__Supplied data__.
═══

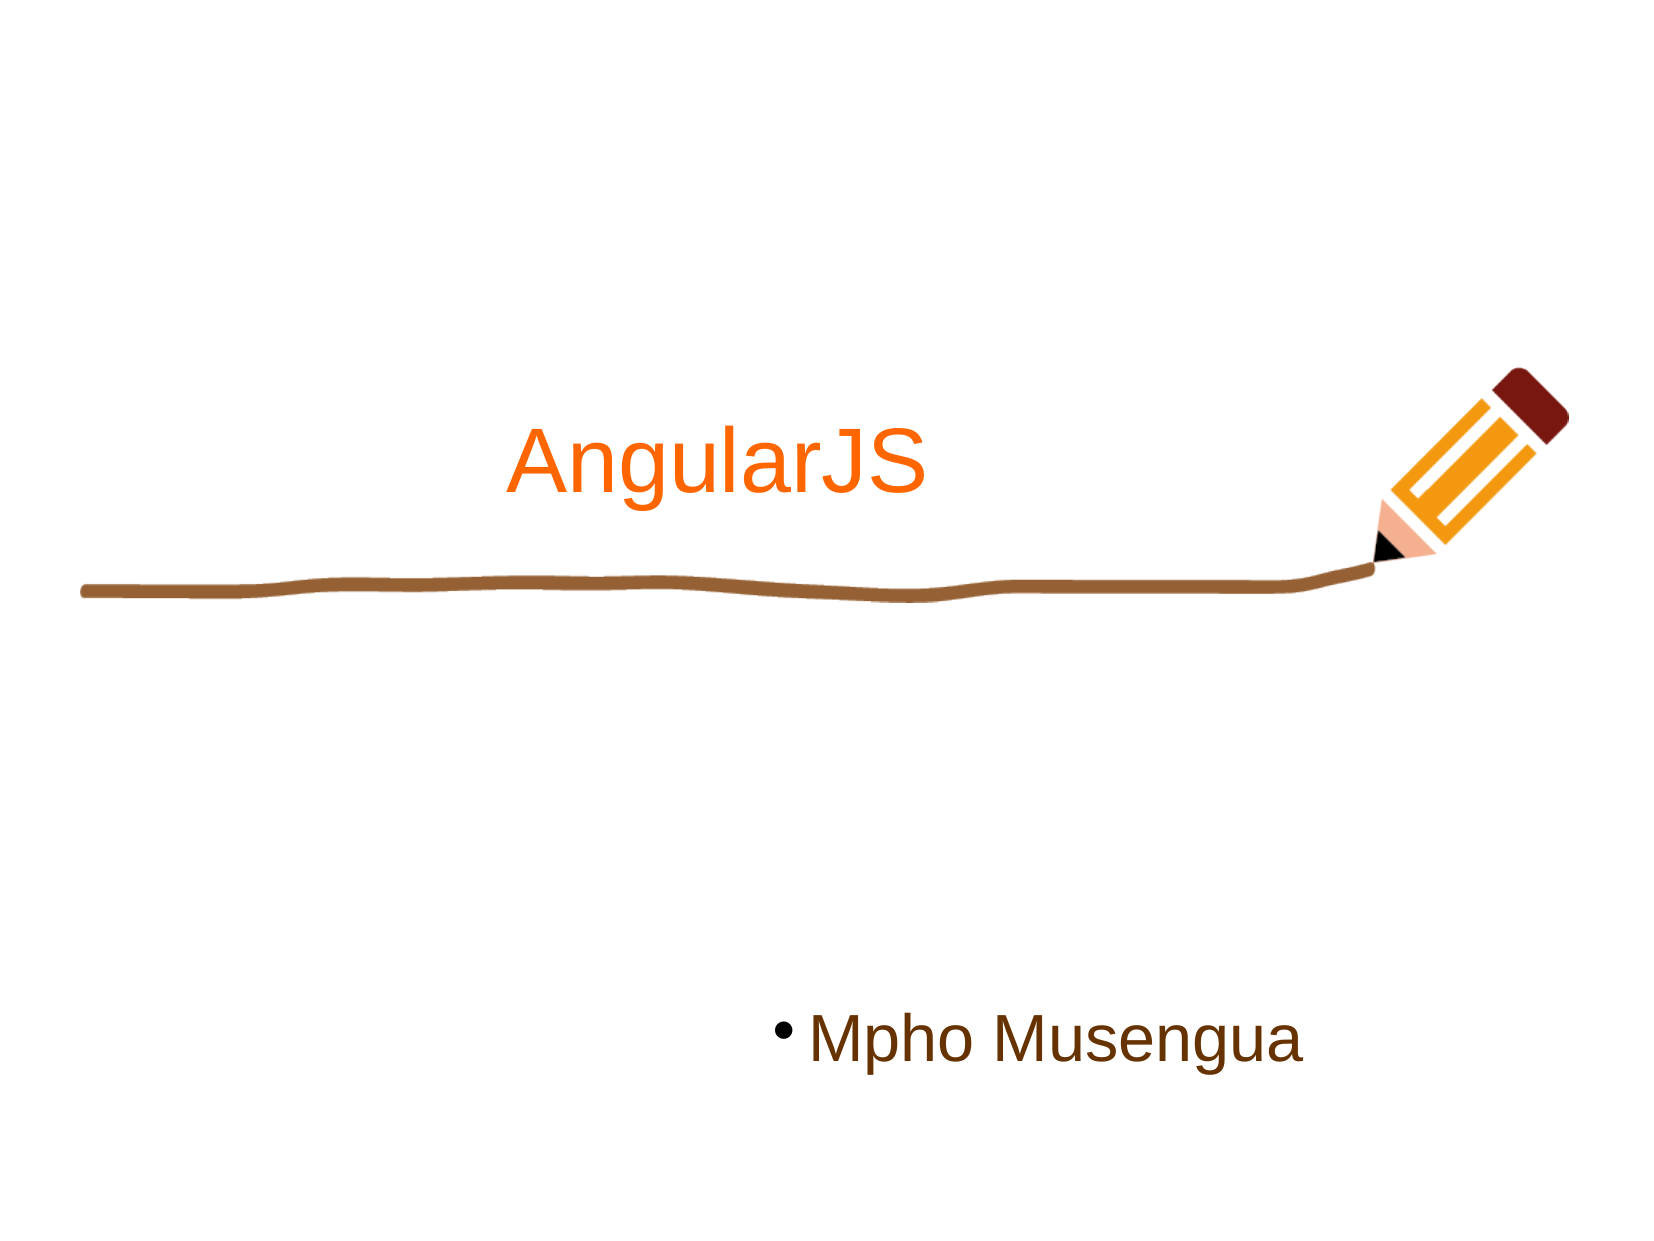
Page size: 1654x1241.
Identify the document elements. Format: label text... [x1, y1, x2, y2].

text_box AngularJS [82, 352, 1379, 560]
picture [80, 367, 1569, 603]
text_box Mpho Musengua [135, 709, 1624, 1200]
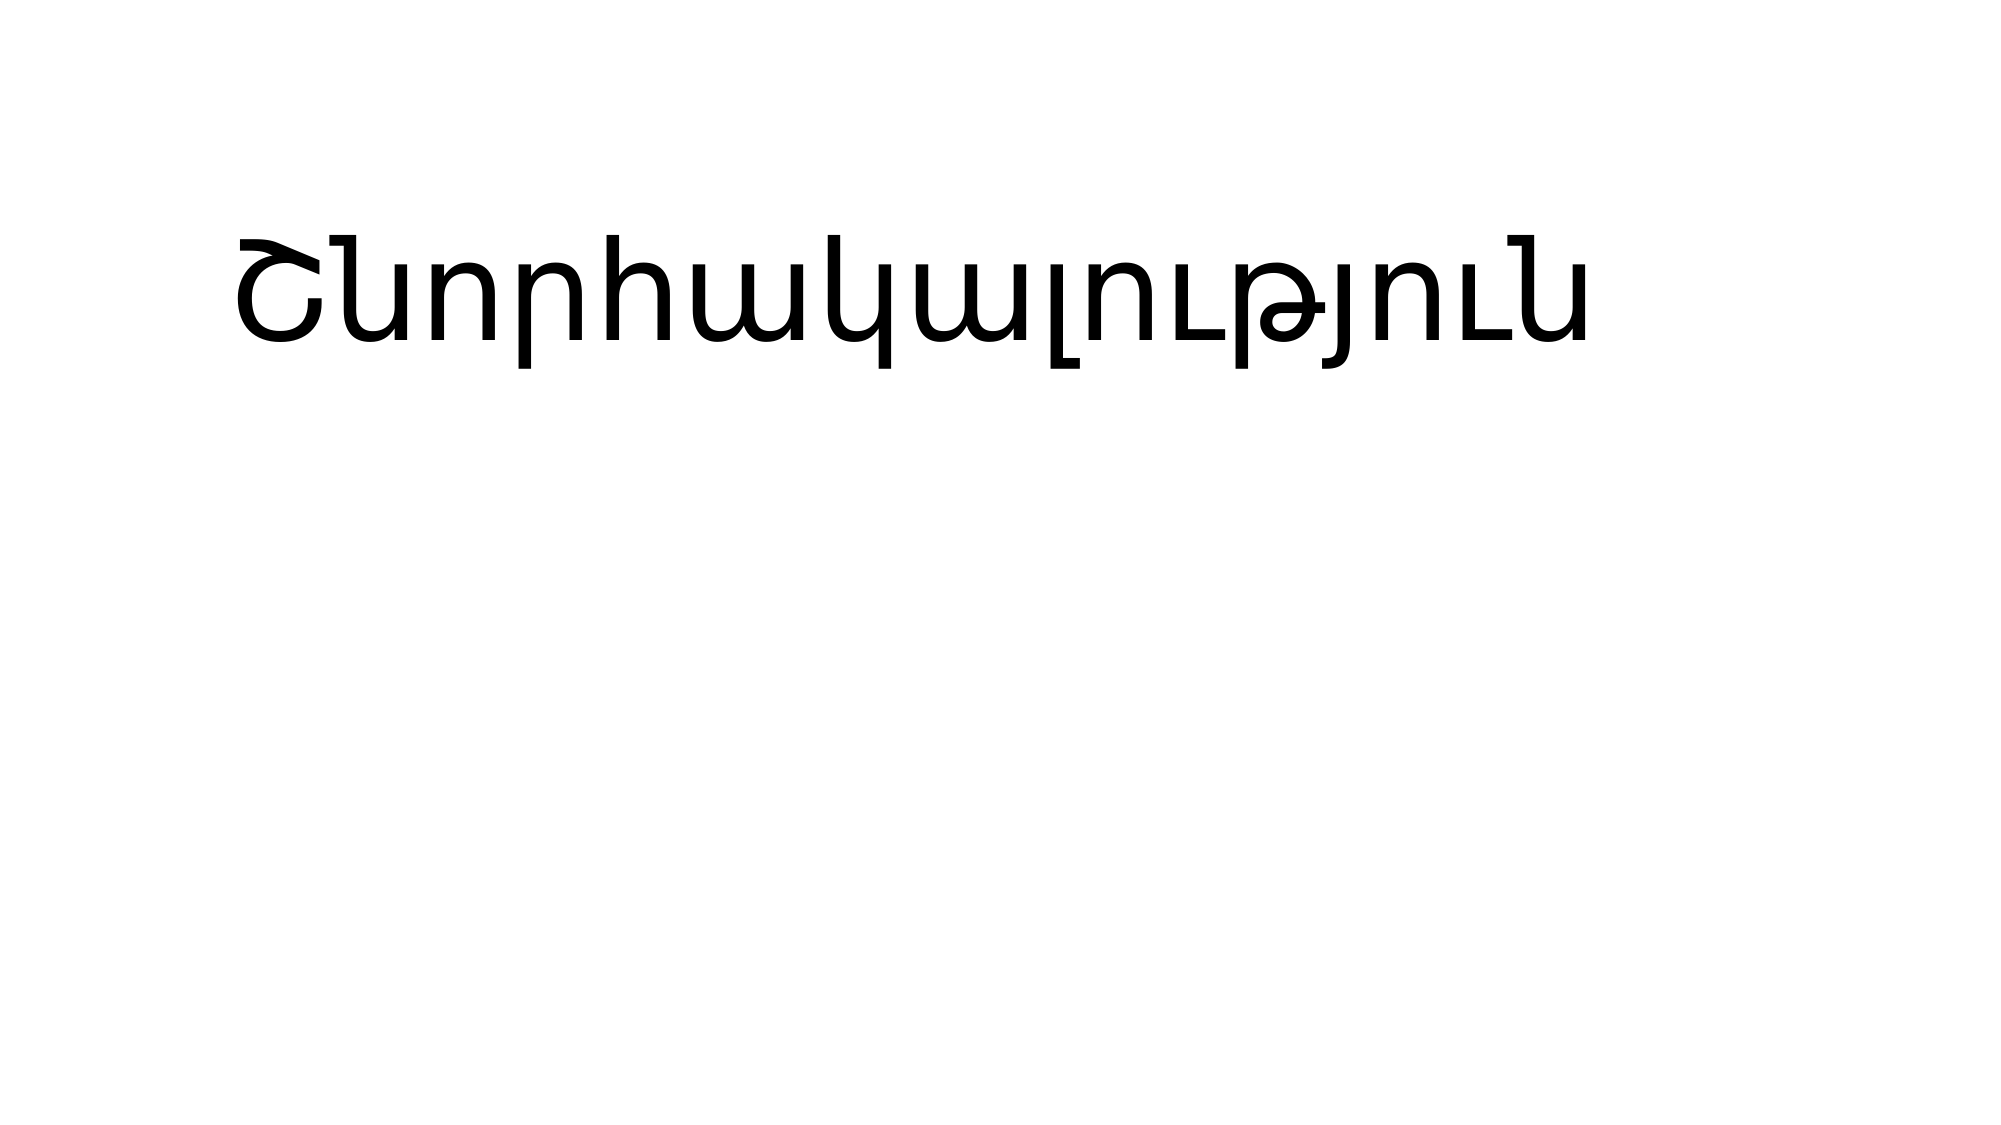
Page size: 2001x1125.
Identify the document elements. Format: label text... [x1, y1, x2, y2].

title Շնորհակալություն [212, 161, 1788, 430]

═══

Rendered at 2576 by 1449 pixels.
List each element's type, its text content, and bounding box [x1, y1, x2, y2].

═══

__Exercise__. Scan the entries above, and wherever a line holds the string "size", copy it.

__Final answer__.
Page size: 1654x1241.
Page size: 2001x1125.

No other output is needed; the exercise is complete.